Exercise directions
Only the number is wanted: how many lines below include "Diagnostic"?

Dataset records
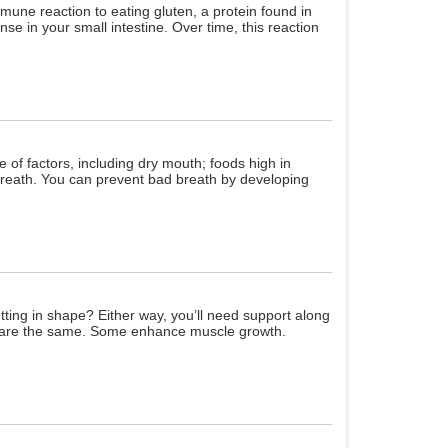
mune reaction to eating gluten, a protein found in
se in your small intestine. Over time, this reaction
 of factors, including dry mouth; foods high in
 breath. You can prevent bad breath by developing
etting in shape? Either way, you’ll need support along
em are the same. Some enhance muscle growth.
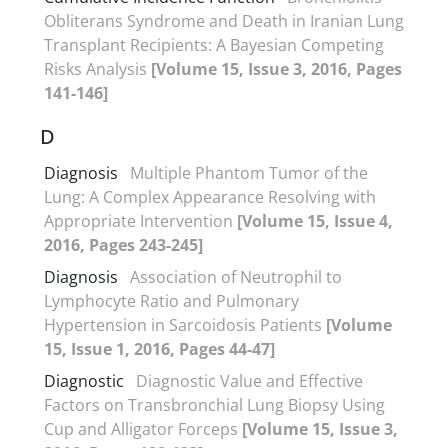
Obliterans Syndrome and Death in Iranian Lung
Transplant Recipients: A Bayesian Competing
Risks Analysis
[Volume 15, Issue 3, 2016, Pages
141-146]
D
Diagnosis
Multiple Phantom Tumor of the
Lung: A Complex Appearance Resolving with
Appropriate Intervention
[Volume 15, Issue 4,
2016, Pages 243-245]
Diagnosis
Association of Neutrophil to
Lymphocyte Ratio and Pulmonary
Hypertension in Sarcoidosis Patients
[Volume
15, Issue 1, 2016, Pages 44-47]
Diagnostic
Diagnostic Value and Effective
Factors on Transbronchial Lung Biopsy Using
Cup and Alligator Forceps
[Volume 15, Issue 3,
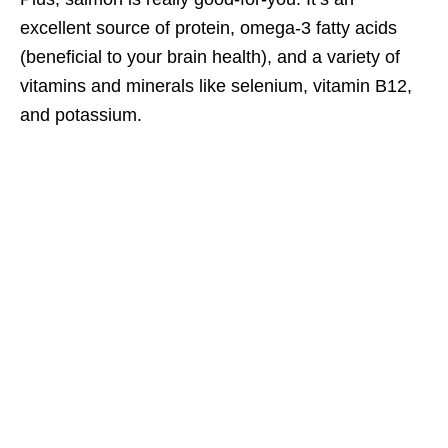
excellent source of protein, omega-3 fatty acids
(beneficial to your brain health), and a variety of
vitamins and minerals like selenium, vitamin B12,
and potassium.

Exercise answer
2